■ What you have to do ■
Write out all of the data below word for word, leaving out the pictures.

BEGIN The data

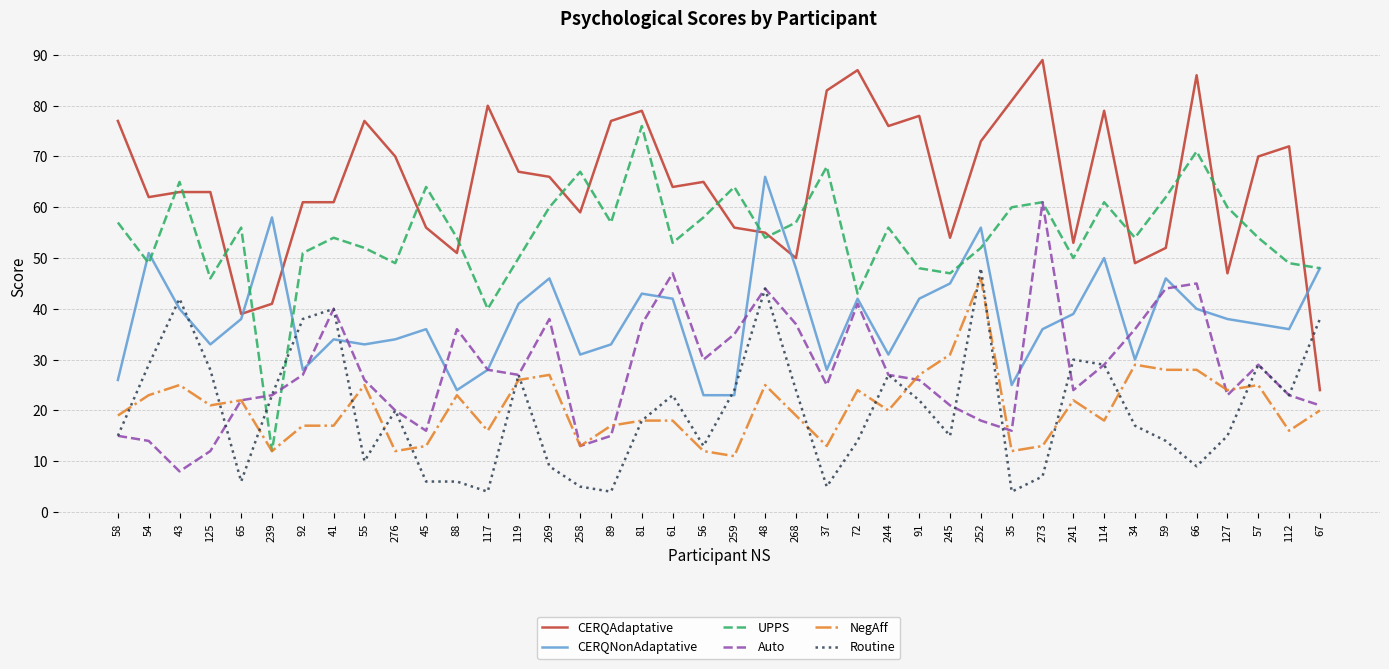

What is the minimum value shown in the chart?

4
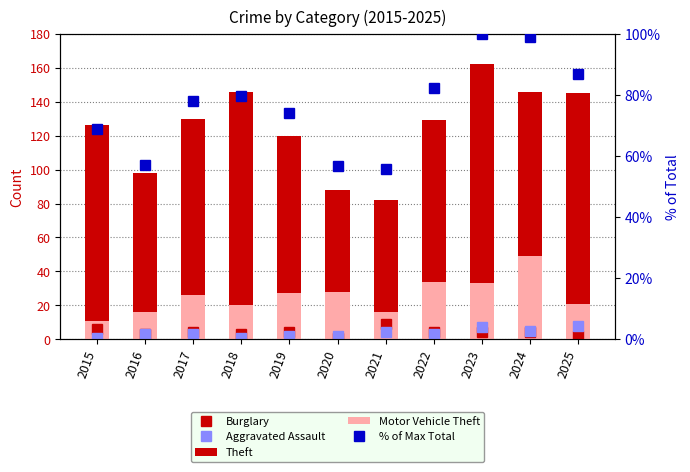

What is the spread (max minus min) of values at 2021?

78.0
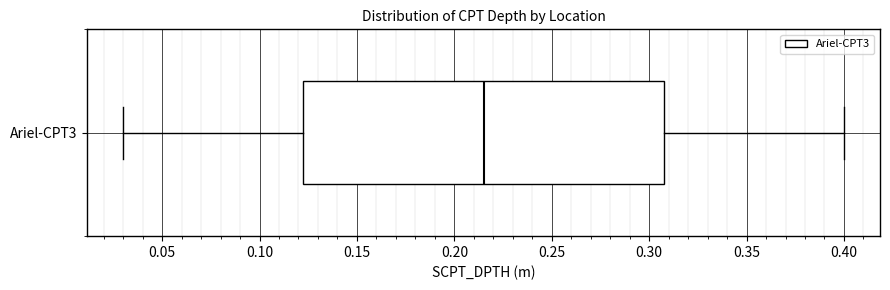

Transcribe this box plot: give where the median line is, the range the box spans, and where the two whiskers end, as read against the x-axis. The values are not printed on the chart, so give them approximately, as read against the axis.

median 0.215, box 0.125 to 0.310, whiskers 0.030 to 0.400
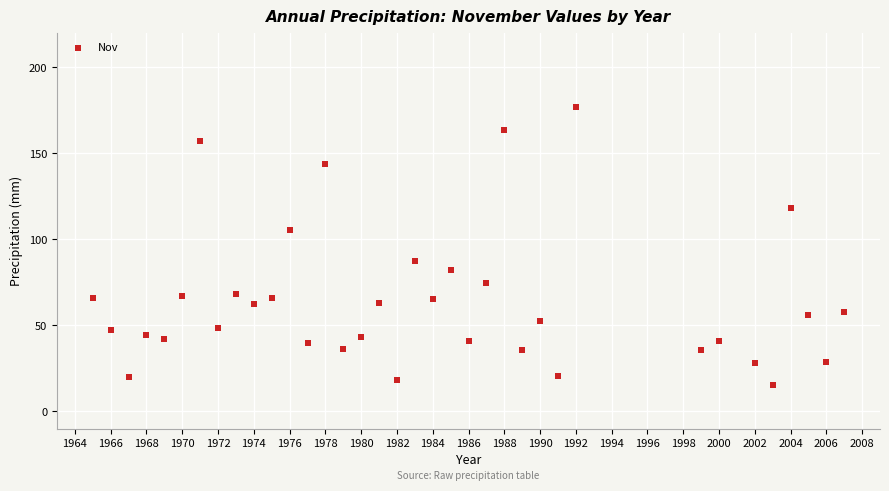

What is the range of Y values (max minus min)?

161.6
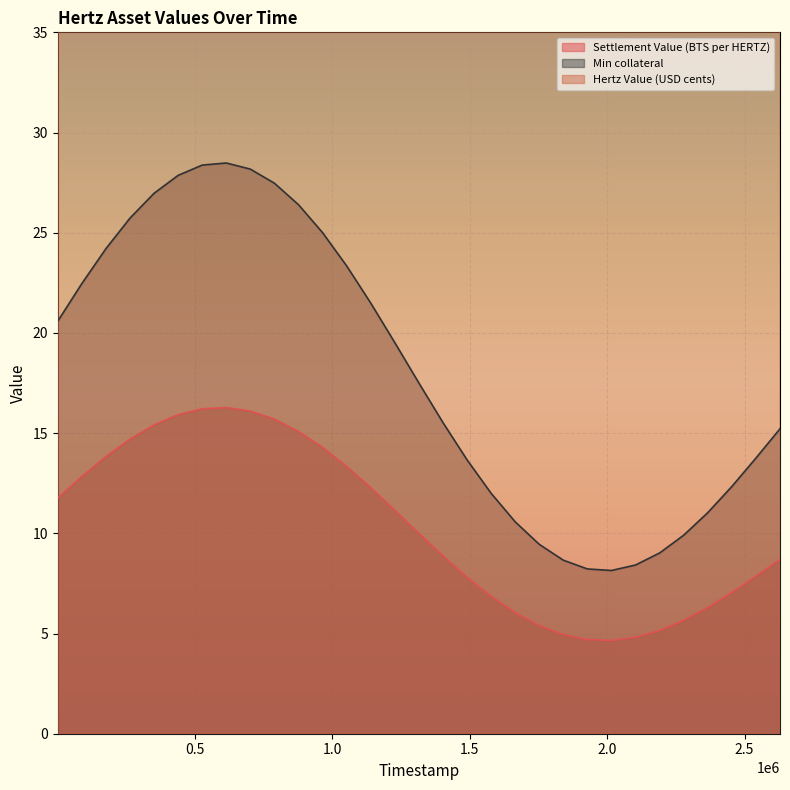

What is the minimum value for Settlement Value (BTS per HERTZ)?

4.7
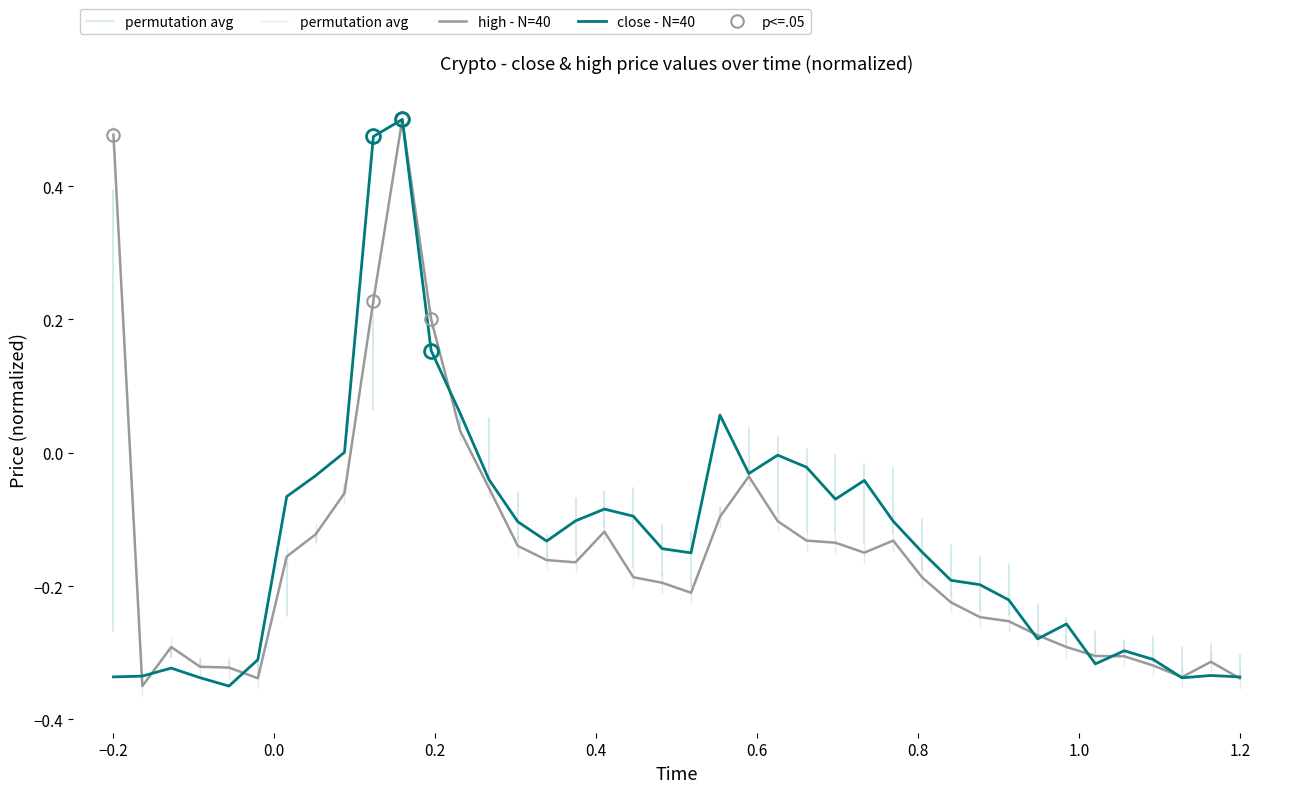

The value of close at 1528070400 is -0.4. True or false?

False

END The data

■ Task solution ■
What is the minimum value shown in the chart?

4

What is the spread (max minus min) of values at 2021?

78.0

Transcribe this box plot: give where the median line is, the range the box spans, and where the two whiskers end, as read against the x-axis. The values are not printed on the chart, so give them approximately, as read against the axis.

median 0.215, box 0.125 to 0.310, whiskers 0.030 to 0.400

What is the range of Y values (max minus min)?

161.6

What is the minimum value for Settlement Value (BTS per HERTZ)?

4.7

The value of close at 1528070400 is -0.4. True or false?

False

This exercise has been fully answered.